Using an Android app called iEpi, Heller and associates tracked the health and location data from 100 students at the University of Michigan over a 10-week period during flu season.

Students logged their symptoms on a weekly basis while their phones used GPS, Bluetooth and Wi-Fi technologies to monitor where they went and who they came in contact with.

Students also offered throat swabs for testing if their symptoms suggested they might have the flu. Taken together, these data made it possible to successfully predict who might get the disease next, and to offer iEpi app users a personalized daily health forecast.

Heller says this is part of a trend towards more individualized health care.

“Trying to record more individualized information about each person is really helping allow us to develop these kinds of algorithms where we can do prediction and recommendation about much more person-specific kinds of health advice.”

At the larger level, Heller says this kind of reporting could change how epidemiologists track the outbreak and spread of infectious diseases.

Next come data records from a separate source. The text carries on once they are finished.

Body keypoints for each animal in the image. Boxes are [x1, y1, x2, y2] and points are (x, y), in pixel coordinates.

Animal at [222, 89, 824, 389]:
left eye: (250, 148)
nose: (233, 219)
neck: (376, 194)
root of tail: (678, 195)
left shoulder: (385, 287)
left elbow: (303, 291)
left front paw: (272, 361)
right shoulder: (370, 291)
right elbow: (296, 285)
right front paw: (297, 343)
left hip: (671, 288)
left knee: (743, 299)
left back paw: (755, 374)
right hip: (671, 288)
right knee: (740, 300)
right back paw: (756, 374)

“This gives us much more insight into how disease is being communicated from one person to another, so something like an isolation intervention we might find is very effective in terms of trying to get some disease under control.”

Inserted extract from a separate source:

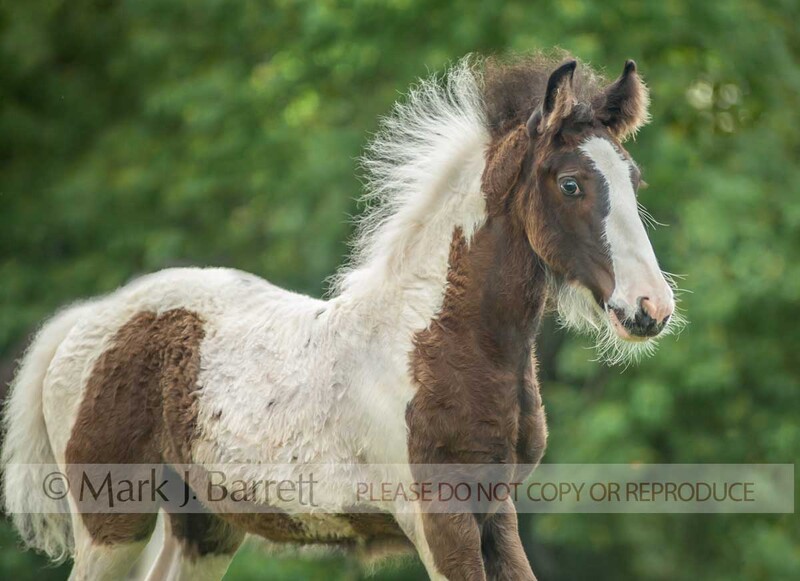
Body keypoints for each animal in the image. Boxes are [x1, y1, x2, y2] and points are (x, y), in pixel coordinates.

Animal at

Heller suggests it may prove useful for those with chronic health conditions as well.

“I think it also applies to a lot of other areas of medicine where we can potentially do a much better job if we’re tracking information about patients like diabetics or various other kinds of chronic diseases much more carefully and more continuously than we are currently. That will really aid physicians in being able to treat them.”

Flu season ramps up in October and runs through the spring. This year, one in five college students are expected to get the flu, and close living quarters can help fuel its spread. Officials say vaccination is the best protection.